Certainly, it’s more believable than the depiction of the 67-year-old Pacino as catnip to all the ladies. OK, that may be true of Pacino the actor or Pacino the movie star. But in the character of Dr. Jack Gramm—the self-centered, self-absorbed, tyrannical, abrasive and just plain not nice character at the core of this movie—his babe-magnet status is only slightly more believable than the movie’s plot.
Here’s the pitch. Dr. Gramm, a college professor who spends his spare time working as a “forensic psychologist” for the FBI, almost single-handedly secures the conviction of Jon Forster (Neal McDonough, a veteran of I Know Who Killed Me no less) as a serial killer. Nine years later—with Forster in the big house awaiting execution—an identical killing occurs (naturally, the murders are of the flashy kind, with scads of sadistic theatricality). Not only does this cast doubt in everyone’s mind—except that of the arrogant Gramm—as to Forster’s guilt, but lo and behold, Gramm is himself implicated in the murder.
As if this doesn’t put enough of a crimp in his day, Gramm receives a message that he has 88 minutes to live—thereby establishing the movie’s “real-time” gimmick. I didn’t time it to see whether or not it really is 88 minutes from that point to the film’s conclusion, as is claimed. I did check the first few updates on how long he supposedly has left, and I can say the movie plays fast and loose with its gimmick in small doses at least.
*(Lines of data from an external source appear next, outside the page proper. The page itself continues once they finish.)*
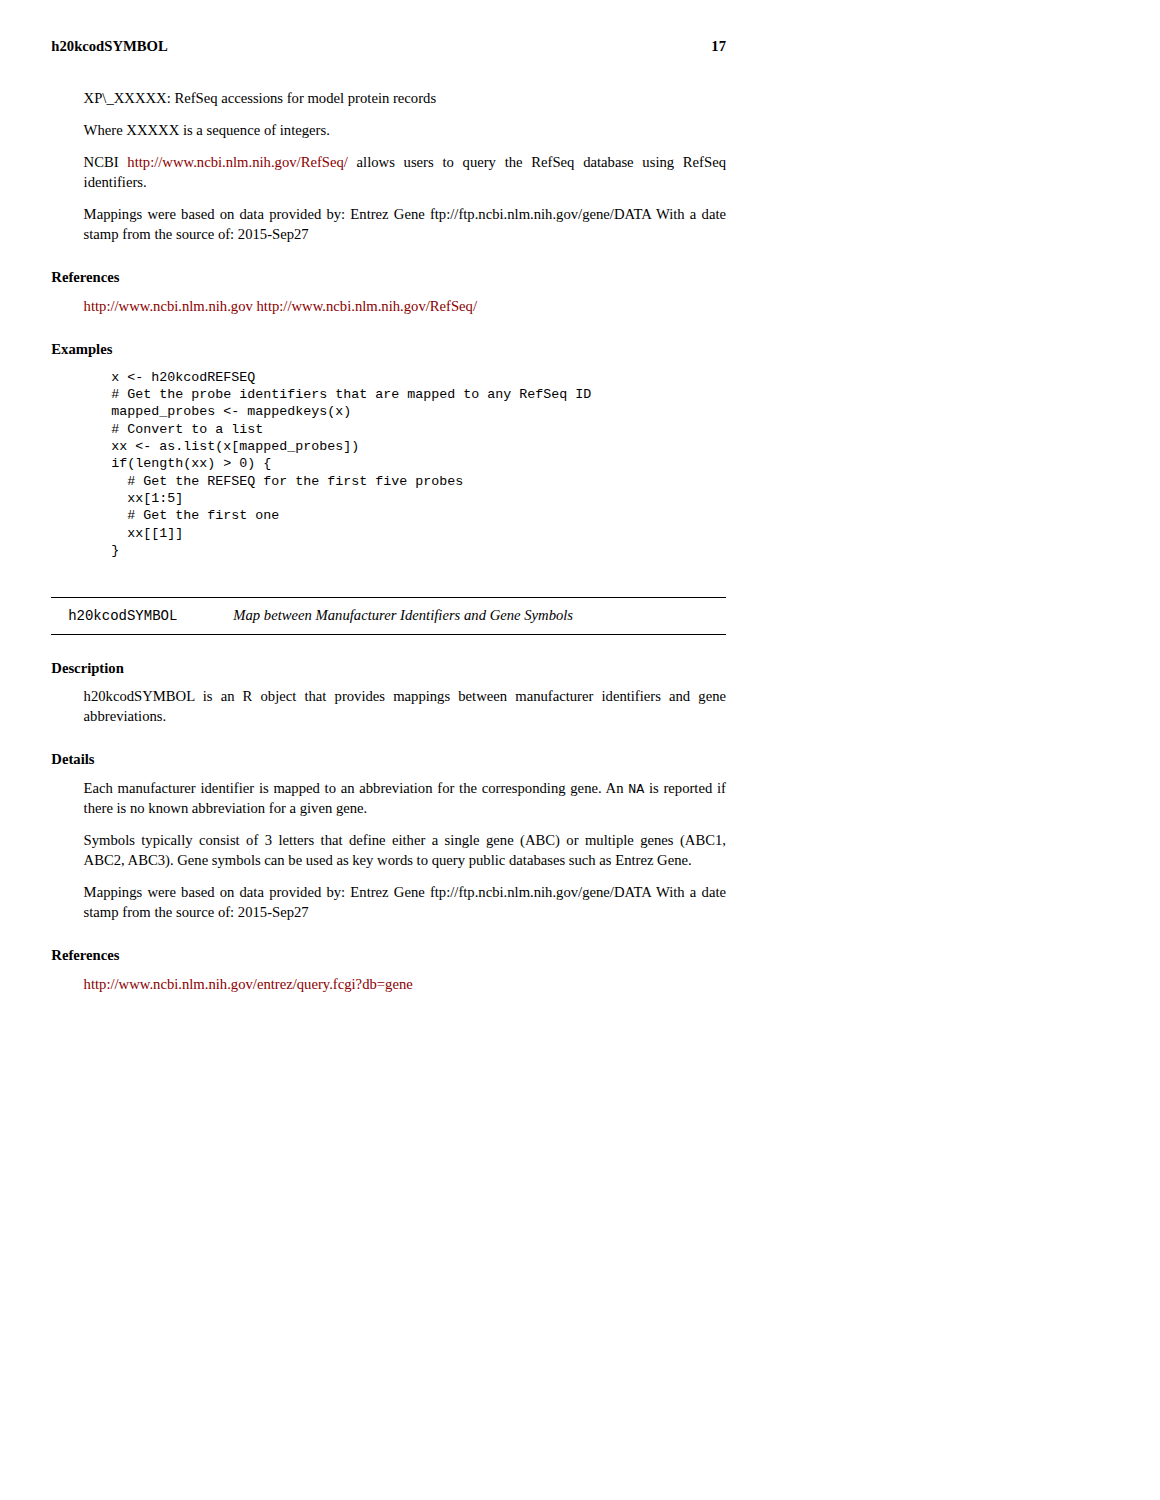h20kcodSYMBOL 17
XP\_XXXXX: RefSeq accessions for model protein records
Where XXXXX is a sequence of integers.
NCBI http://www.ncbi.nlm.nih.gov/RefSeq/ allows users to query the RefSeq database using RefSeq identifiers.
Mappings were based on data provided by: Entrez Gene ftp://ftp.ncbi.nlm.nih.gov/gene/DATA With a date stamp from the source of: 2015-Sep27
References
http://www.ncbi.nlm.nih.gov http://www.ncbi.nlm.nih.gov/RefSeq/
Examples
x <- h20kcodREFSEQ
# Get the probe identifiers that are mapped to any RefSeq ID
mapped_probes <- mappedkeys(x)
# Convert to a list
xx <- as.list(x[mapped_probes])
if(length(xx) > 0) {
  # Get the REFSEQ for the first five probes
  xx[1:5]
  # Get the first one
  xx[[1]]
}
h20kcodSYMBOL Map between Manufacturer Identifiers and Gene Symbols
Description
h20kcodSYMBOL is an R object that provides mappings between manufacturer identifiers and gene abbreviations.
Details
Each manufacturer identifier is mapped to an abbreviation for the corresponding gene. An NA is reported if there is no known abbreviation for a given gene.
Symbols typically consist of 3 letters that define either a single gene (ABC) or multiple genes (ABC1, ABC2, ABC3). Gene symbols can be used as key words to query public databases such as Entrez Gene.
Mappings were based on data provided by: Entrez Gene ftp://ftp.ncbi.nlm.nih.gov/gene/DATA With a date stamp from the source of: 2015-Sep27
References
http://www.ncbi.nlm.nih.gov/entrez/query.fcgi?db=gene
That, however, is the least of the film’s troubles.
The gimmick itself—not to mention the mystery of its title (no, it doesn’t involve a homicidal pianist, unfortunately)—is pointless. Worse, it plays right into Pacino’s worst instincts as an actor. In other words, since time is of the essence, he gets to shout his dialogue to convey the urgency of the whole thing—and he shouts a lot as a result. But even that’s a minor problem when put up next to the script—which not only boasts some pretty bizarre notions of how courts, the police, the FBI and even campus security function, but also insists on being a mystery.
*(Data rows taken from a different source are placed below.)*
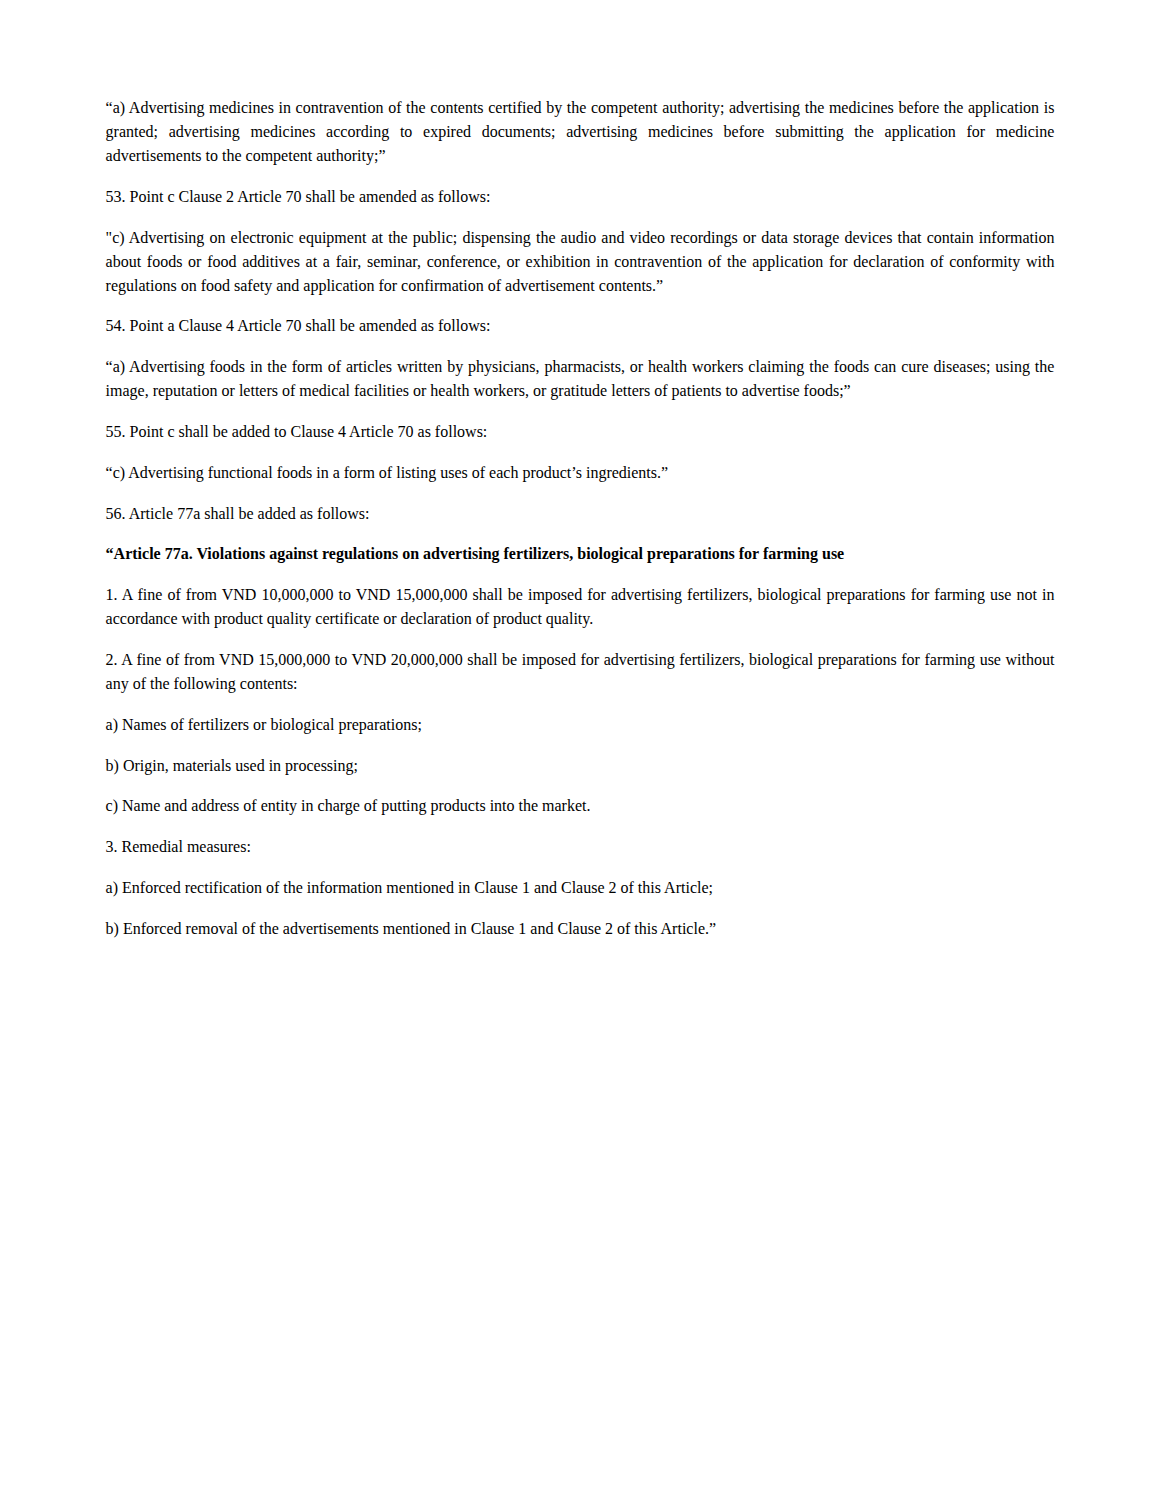“a) Advertising medicines in contravention of the contents certified by the competent authority; advertising the medicines before the application is granted; advertising medicines according to expired documents; advertising medicines before submitting the application for medicine advertisements to the competent authority;”
53. Point c Clause 2 Article 70 shall be amended as follows:
"c) Advertising on electronic equipment at the public; dispensing the audio and video recordings or data storage devices that contain information about foods or food additives at a fair, seminar, conference, or exhibition in contravention of the application for declaration of conformity with regulations on food safety and application for confirmation of advertisement contents.”
54. Point a Clause 4 Article 70 shall be amended as follows:
“a) Advertising foods in the form of articles written by physicians, pharmacists, or health workers claiming the foods can cure diseases; using the image, reputation or letters of medical facilities or health workers, or gratitude letters of patients to advertise foods;”
55. Point c shall be added to Clause 4 Article 70 as follows:
“c) Advertising functional foods in a form of listing uses of each product’s ingredients.”
56. Article 77a shall be added as follows:
“Article 77a. Violations against regulations on advertising fertilizers, biological preparations for farming use
1. A fine of from VND 10,000,000 to VND 15,000,000 shall be imposed for advertising fertilizers, biological preparations for farming use not in accordance with product quality certificate or declaration of product quality.
2. A fine of from VND 15,000,000 to VND 20,000,000 shall be imposed for advertising fertilizers, biological preparations for farming use without any of the following contents:
a) Names of fertilizers or biological preparations;
b) Origin, materials used in processing;
c) Name and address of entity in charge of putting products into the market.
3. Remedial measures:
a) Enforced rectification of the information mentioned in Clause 1 and Clause 2 of this Article;
b) Enforced removal of the advertisements mentioned in Clause 1 and Clause 2 of this Article.”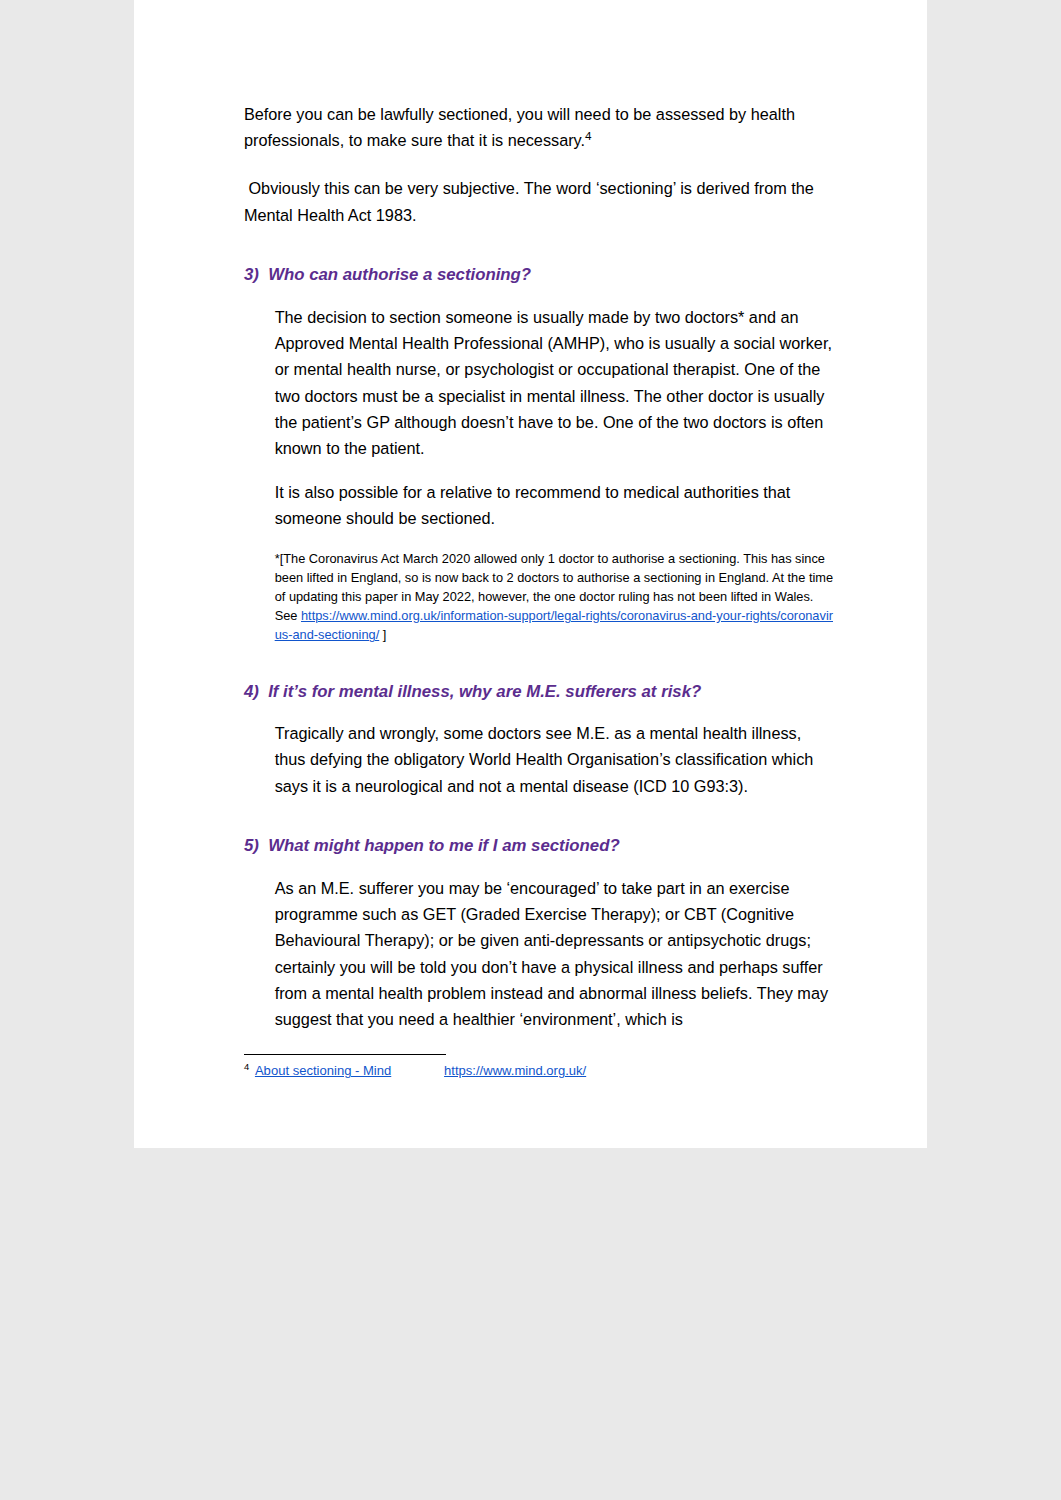Before you can be lawfully sectioned, you will need to be assessed by health professionals, to make sure that it is necessary.4
Obviously this can be very subjective. The word ‘sectioning’ is derived from the Mental Health Act 1983.
3) Who can authorise a sectioning?
The decision to section someone is usually made by two doctors* and an Approved Mental Health Professional (AMHP), who is usually a social worker, or mental health nurse, or psychologist or occupational therapist. One of the two doctors must be a specialist in mental illness. The other doctor is usually the patient’s GP although doesn’t have to be. One of the two doctors is often known to the patient.
It is also possible for a relative to recommend to medical authorities that someone should be sectioned.
*[The Coronavirus Act March 2020 allowed only 1 doctor to authorise a sectioning. This has since been lifted in England, so is now back to 2 doctors to authorise a sectioning in England. At the time of updating this paper in May 2022, however, the one doctor ruling has not been lifted in Wales. See https://www.mind.org.uk/information-support/legal-rights/coronavirus-and-your-rights/coronavirus-and-sectioning/ ]
4) If it’s for mental illness, why are M.E. sufferers at risk?
Tragically and wrongly, some doctors see M.E. as a mental health illness, thus defying the obligatory World Health Organisation’s classification which says it is a neurological and not a mental disease (ICD 10 G93:3).
5) What might happen to me if I am sectioned?
As an M.E. sufferer you may be ‘encouraged’ to take part in an exercise programme such as GET (Graded Exercise Therapy); or CBT (Cognitive Behavioural Therapy); or be given anti-depressants or antipsychotic drugs; certainly you will be told you don’t have a physical illness and perhaps suffer from a mental health problem instead and abnormal illness beliefs. They may suggest that you need a healthier ‘environment’, which is
4 About sectioning - Mind https://www.mind.org.uk/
No one seems to have a clue how to craft a mystery anymore and screenwriter Gary Scott Thompson (who gave us such gems as The Fast and the Furious) is no exception. His idea of a mystery consists of offering every character in the movie his or her turn in the red-herring barrel. Even very marginal characters are called on to be very shifty indeed in an apparent attempt to distract us from the Movie 101 obviousness of whodunit. Any movie of this stripe that boasts a highly billed, recognizable performer who is scarcely in the film at all will conclude that said performer is at the bottom of all jiggery-pokery at hand. Mr. Thompson does not disappoint in this regard.
The various and sundry near-miss attempts on Gramm’s life make little sense—surely his tormentor has no plans to off him prior to the end of those 88 minutes—and are occasionally almost surrealistic in their absurdity. (Has the archfiend actually arranged for a fire truck to nearly run Gramm down?) The script is nicely aided and abetted by Jon Avnet’s direction, with its infrequent outbursts of artiness (there may be a good reason that Avnet hasn’t directed a feature film since 1997). One such outburst makes it appear that it took nine years for a seaplane to take off. But in all fairness, there’s a lot of blame to go around and plenty of folks to spread it out among—including the film’s 17 other (exempting Avnet and Thompson) producers, coproducers, executive producers and associate producers. Well, maybe it takes that many producers to come up with something this ridiculous. Rated R for disturbing violent content, brief nudity and language.